Moreover, J’Onn’s multiple Earth identities would make a Martian Manhunter show a virtual anthology — “Quantum Leap” meets “The X Files.” Here’s an alien stranded on Earth, with all the Superman powers plus shape-shifting, invisibility, and telepathy, and a history of fighting crime “undercover” among humans in the paranoid 1950s. It practically begs to be adapted! Of course, now that I think about it, it does sound like “Something Is Out There” or “Hard Time On Planet Earth,” both of which were gone before too many people had a chance to watch them.

Thinking about similar setups, “Quantum Leap” plus “X Files” is probably also a good description of what a “Deadman” TV show would be like, with mysticism taking the place of science fiction.
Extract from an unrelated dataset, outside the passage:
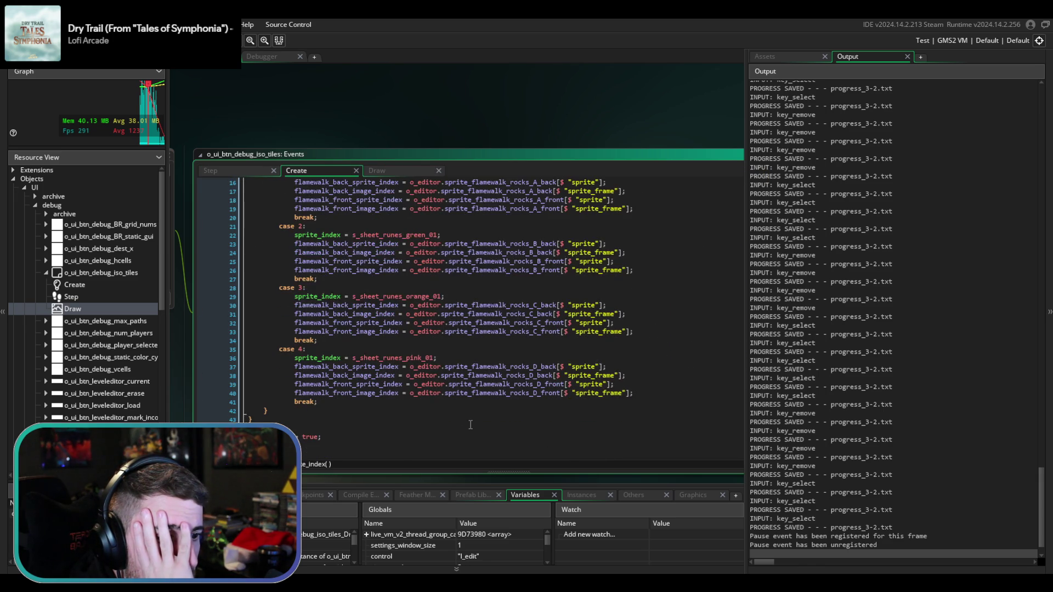
{"action": "left_click", "coordinate": [798, 56]}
A “Spectre” TV show would be a different kind of cop with superpowers, and might even play up the religious angle. (“Touched By An Angel” meets ….)

Still, why are we not hearing more about adaptations like these? (Because, idiot, similar pitches produced “Something Is Out There” and “Hard Time On Planet Earth,” not to mention movies like The Hidden, none of which had any particular staying power?) I don’t think producers are particularly scared of being tarred with the “geek” brush if they focus on costumes and powers — after all, “Lois & Clark” went four seasons, which isn’t bad even compared with at least six for “Smallville.” Instead, I think it’s more budgetary — costumes and powers are expensive. That’s why I think Martian Manhunter, Spectre, and Deadman would make good, economical series. (I’m thinking there was talk of a “Deadman” series a few years ago, but can’t remember specifics.) Come on, Warner Bros., prove me wrong!